--- SOURCE RECORDS Enclosed Below ---

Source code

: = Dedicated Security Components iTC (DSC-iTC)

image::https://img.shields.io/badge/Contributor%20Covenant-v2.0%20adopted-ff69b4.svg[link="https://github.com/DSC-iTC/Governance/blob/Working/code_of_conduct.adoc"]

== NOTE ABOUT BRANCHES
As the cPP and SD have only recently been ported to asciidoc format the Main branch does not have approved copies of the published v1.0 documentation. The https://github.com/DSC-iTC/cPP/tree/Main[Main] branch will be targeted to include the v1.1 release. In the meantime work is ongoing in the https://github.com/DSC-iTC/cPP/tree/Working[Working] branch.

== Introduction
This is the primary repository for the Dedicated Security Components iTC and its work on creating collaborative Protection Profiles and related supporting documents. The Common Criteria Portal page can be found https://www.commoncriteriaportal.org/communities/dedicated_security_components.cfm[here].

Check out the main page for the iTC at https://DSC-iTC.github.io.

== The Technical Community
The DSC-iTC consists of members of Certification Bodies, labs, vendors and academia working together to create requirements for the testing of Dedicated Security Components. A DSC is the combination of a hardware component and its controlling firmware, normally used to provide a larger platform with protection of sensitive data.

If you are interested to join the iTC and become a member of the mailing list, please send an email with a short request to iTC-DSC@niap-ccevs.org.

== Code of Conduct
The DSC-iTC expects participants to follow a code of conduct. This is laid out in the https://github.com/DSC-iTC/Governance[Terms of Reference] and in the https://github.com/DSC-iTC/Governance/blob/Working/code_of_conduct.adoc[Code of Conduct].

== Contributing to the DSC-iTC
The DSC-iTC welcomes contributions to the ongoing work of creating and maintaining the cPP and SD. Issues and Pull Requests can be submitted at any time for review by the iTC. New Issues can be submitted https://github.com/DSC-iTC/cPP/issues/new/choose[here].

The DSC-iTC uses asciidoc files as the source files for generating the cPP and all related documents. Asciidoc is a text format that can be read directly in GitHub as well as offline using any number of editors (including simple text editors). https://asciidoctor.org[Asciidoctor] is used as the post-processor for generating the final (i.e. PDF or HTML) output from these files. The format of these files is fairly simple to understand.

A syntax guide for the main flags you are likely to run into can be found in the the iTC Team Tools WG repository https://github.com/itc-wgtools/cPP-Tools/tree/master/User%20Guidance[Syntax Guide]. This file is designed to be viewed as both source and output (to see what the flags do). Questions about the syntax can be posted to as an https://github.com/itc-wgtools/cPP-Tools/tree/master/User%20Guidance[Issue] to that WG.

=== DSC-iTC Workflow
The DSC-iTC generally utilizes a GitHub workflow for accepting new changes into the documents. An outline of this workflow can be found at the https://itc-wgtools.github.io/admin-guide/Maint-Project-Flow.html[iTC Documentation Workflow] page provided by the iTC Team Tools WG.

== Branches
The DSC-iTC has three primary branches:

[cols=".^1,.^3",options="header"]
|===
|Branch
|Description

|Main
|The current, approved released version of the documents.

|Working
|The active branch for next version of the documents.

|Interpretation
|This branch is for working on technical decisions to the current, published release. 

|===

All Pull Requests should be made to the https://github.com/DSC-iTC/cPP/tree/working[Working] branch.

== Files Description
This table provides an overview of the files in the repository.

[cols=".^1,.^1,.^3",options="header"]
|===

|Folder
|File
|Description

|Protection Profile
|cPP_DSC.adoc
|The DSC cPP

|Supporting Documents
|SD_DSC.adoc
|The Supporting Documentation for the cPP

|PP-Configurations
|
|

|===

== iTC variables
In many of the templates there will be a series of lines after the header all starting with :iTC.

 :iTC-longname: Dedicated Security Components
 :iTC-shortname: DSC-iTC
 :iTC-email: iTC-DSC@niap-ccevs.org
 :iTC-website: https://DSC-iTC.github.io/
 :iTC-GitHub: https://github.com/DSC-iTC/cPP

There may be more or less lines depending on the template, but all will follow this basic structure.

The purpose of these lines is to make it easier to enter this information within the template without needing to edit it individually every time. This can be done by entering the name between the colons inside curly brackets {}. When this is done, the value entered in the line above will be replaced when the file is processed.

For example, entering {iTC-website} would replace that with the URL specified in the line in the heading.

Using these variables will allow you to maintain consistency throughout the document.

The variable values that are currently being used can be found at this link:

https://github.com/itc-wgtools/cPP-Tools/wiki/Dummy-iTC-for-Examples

--- End of Enclosed SOURCE RECORDS ---
--- SOURCE RECORDS Enclosed Below ---

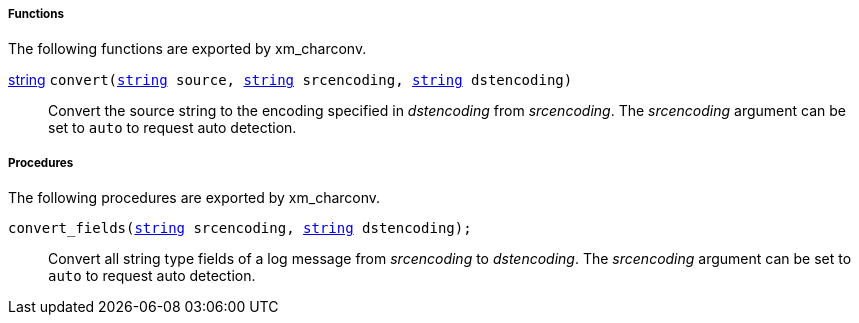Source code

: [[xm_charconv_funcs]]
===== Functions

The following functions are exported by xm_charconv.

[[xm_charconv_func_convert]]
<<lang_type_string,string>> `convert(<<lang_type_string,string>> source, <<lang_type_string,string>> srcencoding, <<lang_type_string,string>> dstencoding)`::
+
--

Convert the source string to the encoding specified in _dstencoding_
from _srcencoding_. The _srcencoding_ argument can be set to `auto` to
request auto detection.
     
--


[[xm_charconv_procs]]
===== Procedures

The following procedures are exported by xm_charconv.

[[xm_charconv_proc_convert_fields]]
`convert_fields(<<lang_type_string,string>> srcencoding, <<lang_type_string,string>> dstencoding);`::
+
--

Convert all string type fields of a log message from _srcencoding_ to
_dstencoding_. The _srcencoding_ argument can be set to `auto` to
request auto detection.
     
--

--- End of Enclosed SOURCE RECORDS ---

WHAT TO PRODUCE
From the listing above, return every line that carries the string "approved".

SOLUTION FOR THIS PROBLEM
As the cPP and SD have only recently been ported to asciidoc format the Main branch does not have approved copies of the published v1.0 documentation. The https://github.com/DSC-iTC/cPP/tree/Main[Main] branch will be targeted to include the v1.1 release. In the meantime work is ongoing in the https://github.com/DSC-iTC/cPP/tree/Working[Working] branch.
|The current, approved released version of the documents.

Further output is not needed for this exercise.